- **Task requirements**
Reproduce each line from the first in the data through the line that contains "Аракелян Мария Леонидовна, ИНН" exactly; give nothing else.

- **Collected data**
^^^^^^^^

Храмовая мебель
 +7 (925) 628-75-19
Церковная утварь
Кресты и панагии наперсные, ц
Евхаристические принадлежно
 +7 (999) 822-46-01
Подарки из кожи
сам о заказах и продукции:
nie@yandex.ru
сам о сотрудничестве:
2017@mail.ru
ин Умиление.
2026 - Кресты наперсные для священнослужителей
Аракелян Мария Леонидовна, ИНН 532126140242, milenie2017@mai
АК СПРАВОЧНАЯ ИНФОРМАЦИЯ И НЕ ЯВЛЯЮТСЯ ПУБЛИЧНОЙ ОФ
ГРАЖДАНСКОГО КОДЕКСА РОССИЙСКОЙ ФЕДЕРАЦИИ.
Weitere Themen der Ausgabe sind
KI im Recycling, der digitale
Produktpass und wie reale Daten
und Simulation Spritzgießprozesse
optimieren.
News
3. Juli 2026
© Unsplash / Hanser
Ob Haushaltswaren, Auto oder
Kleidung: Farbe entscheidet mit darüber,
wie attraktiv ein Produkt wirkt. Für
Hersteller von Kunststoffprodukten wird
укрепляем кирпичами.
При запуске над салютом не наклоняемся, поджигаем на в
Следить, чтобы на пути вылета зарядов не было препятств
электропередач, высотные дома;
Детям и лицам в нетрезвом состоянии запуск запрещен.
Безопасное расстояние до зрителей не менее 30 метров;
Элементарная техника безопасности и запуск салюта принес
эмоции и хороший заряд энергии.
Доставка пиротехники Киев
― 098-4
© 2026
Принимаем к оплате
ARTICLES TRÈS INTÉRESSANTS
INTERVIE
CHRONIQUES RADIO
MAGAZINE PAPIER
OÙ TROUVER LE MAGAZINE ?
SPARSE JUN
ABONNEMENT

^^^^^^^^

- **Task solution**
Храмовая мебель
 +7 (925) 628-75-19
Церковная утварь
Кресты и панагии наперсные, ц
Евхаристические принадлежно
 +7 (999) 822-46-01
Подарки из кожи
сам о заказах и продукции:
nie@yandex.ru
сам о сотрудничестве:
2017@mail.ru
ин Умиление.
2026 - Кресты наперсные для священнослужителей
Аракелян Мария Леонидовна, ИНН 532126140242, milenie2017@mai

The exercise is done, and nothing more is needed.